WHAT THE EXERCISE ASKS →
Render each line of the records as a row in a Markdown table with the columns Line and Text, numbering the rows in order and leaving out blank lines. Omit the pictures from your table.
■ ■ ■ ■ ■
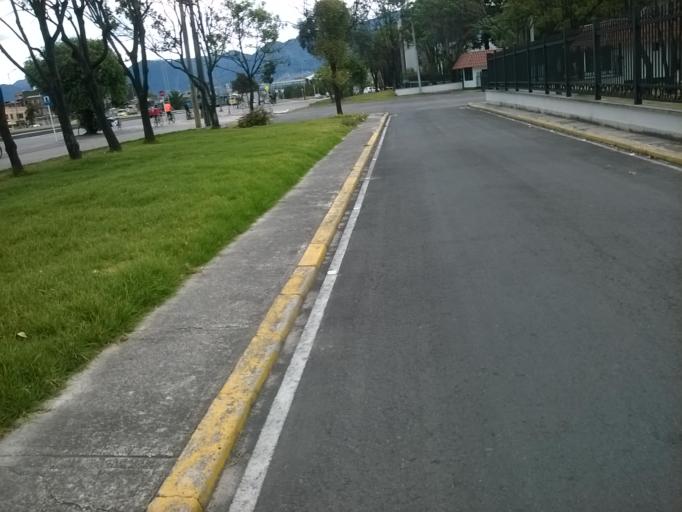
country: CO
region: Bogota D.C.
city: Bogota
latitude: 4.5934
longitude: -74.1316
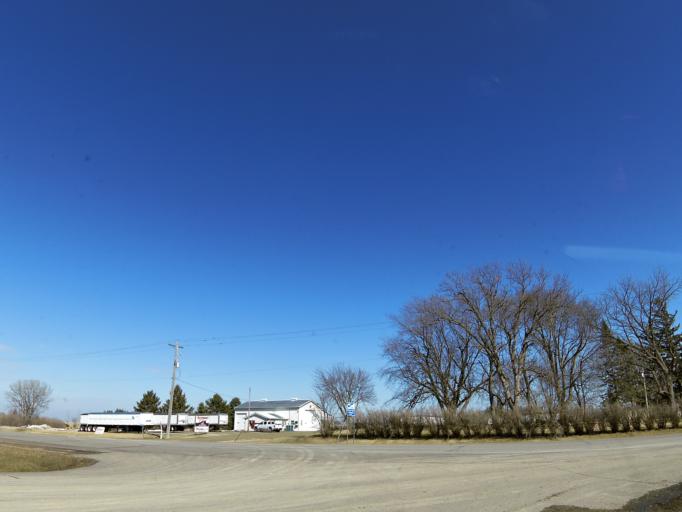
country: US
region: Minnesota
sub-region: Waseca County
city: New Richland
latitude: 43.8924
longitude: -93.4868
■ ■ ■ ■ ■
TASK SOLUTION →
| Line | Text |
|---|---|
| 1 | country: CO |
| 2 | region: Bogota D.C. |
| 3 | city: Bogota |
| 4 | latitude: 4.5934 |
| 5 | longitude: -74.1316 |
| 6 | country: US |
| 7 | region: Minnesota |
| 8 | sub-region: Waseca County |
| 9 | city: New Richland |
| 10 | latitude: 43.8924 |
| 11 | longitude: -93.4868 |